Savers can access the product with a deposit of just $10,000.

9-year term: Clear Spring Life, Preserve MYGA

The Clear Spring Life Preserve MYGA may be a good choice for those concerned that interest rates will decline in the next several years. It’s open to investors with a minimum deposit of $5,000, and has a guaranteed rate of 5.10%, rising to 5.40% for deposits of more than $100,000.

“With an A-rating and access to 10% of the contract value after the first year, this could well be the vehicle to quell a long-term saver’s angst,” Alessis says.

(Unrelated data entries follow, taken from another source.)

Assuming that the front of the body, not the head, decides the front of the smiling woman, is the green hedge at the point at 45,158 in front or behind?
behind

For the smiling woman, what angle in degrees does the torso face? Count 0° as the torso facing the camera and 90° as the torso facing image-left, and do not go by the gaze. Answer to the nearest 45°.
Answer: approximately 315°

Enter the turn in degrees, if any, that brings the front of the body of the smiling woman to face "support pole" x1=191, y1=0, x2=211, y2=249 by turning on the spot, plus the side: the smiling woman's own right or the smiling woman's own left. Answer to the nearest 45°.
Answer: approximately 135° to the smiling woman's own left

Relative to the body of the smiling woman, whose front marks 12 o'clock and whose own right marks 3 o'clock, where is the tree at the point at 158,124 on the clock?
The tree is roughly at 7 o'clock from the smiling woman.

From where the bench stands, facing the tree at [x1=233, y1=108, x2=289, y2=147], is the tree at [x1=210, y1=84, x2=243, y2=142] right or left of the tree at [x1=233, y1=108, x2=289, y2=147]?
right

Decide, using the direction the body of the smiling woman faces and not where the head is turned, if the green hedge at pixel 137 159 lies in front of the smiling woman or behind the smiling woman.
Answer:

The Preserve MYGA allows one penalty-free withdrawal of up to 10% of the account value each year, starting in year two. Withdrawals above that amount may be subject to surrender charges and a market value adjustment. RMDs that exceed the free withdrawal limit aren’t penalized.

This product can also provide full liquidity for nursing home expenses, subject to a rider provision if the contract is purchased before age 76, in force for at least one year and nursing home confinement must last at least 90 continuous days.

Please seek the advice of a qualified professional before making financial decisions.